Performance Creating clustered index

Please start any new threads on our new site at https://forums.sqlteam.com. We've got lots of great SQL Server experts to answer whatever question you can come up with.

All Forums

Old Forums

CLOSED - General SQL Server

Performance Creating clustered index

Author

Topic

ACALVETT
Starting Member

34 Posts

Posted - 2005-09-29 : 07:16:36

Hi Guys,

I have a SQL 2000 sp3a server on Windows 2000 sp4. Running dual proc server with hyper threading enabled, 3gb memory attached to a HP EVA 5000 SAN.

One of the tables is 67gb and contains 140,000,000 rows. Recently someone dropped the clustered indexe so i`m trying to put it back (i've dropped the non clustered indexes as no point leaving them there whilst clustered builds).

The problem i am having is the rebuild is taking forever!! It ran for 23 hours before someone rebooted the server (!). The database is currently recovering from the reboot but i need to work out what is causing the appalling performance so i can get the index rebuilt. There are no reported hardware problems.....

There are multiple file groups involved and i found i was getting an extent allocation rate of 1.5 extents a second and same for deallocation.

Any advice on how to trouble shoot this?

mmarovic
Aged Yak Warrior

518 Posts

Posted - 2005-09-29 : 08:00:47

Someone dropped the clustered index on 140 M rows table?!? How long did it take? Anyway 23 hours is not normal even for such amount of data. Make sure you have enough space so data files are not expanding during the process. Is clustered index on identity column?

Kristen
Test

22859 Posts

Posted - 2005-09-29 : 08:30:20

Has there been a public flogging yet? I'll be annoyed if I've missed it

BCP out the data (ORDER BY the proposed Clustered Index keys), empty the table, create the Clustered Index, and re-import with BCP using the ORDER hint?

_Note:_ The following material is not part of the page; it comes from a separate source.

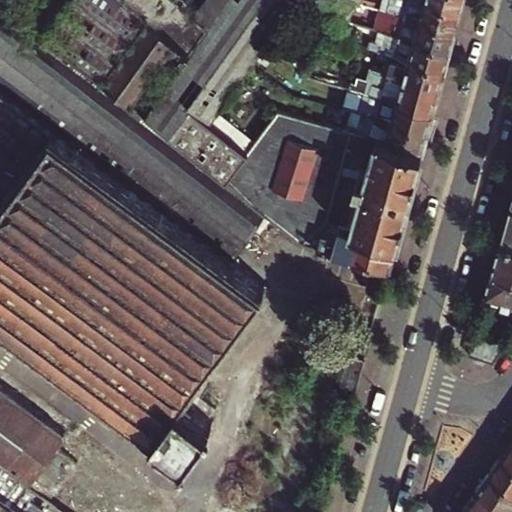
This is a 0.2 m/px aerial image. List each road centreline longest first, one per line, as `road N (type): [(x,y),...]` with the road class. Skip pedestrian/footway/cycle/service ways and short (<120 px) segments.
road 1 (residential): [(409,385),(511,11)]
road 2 (residential): [(374,511),(409,385)]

Alternatively, if TEMPDB is on a different drive set, and you can spare the space!!, using SORT_IN_TEMPDB with CREATE INDEX might speed it up.

Perhaps you could get the same effect by renaming the table, creating a new [empty] table in its place, with clustered index, and then

INSERT INTO RealTable SELECT * FROM TempTable ORDER BY Key1, Key2, ...

This could be changed to do the insert in batches of, say, 100,000 rows - which would need a WHERE TempTable.dbo.Key1 > MAX(RealTable.dbo.Key1) etc [bit more tricky if it is a multi-key index]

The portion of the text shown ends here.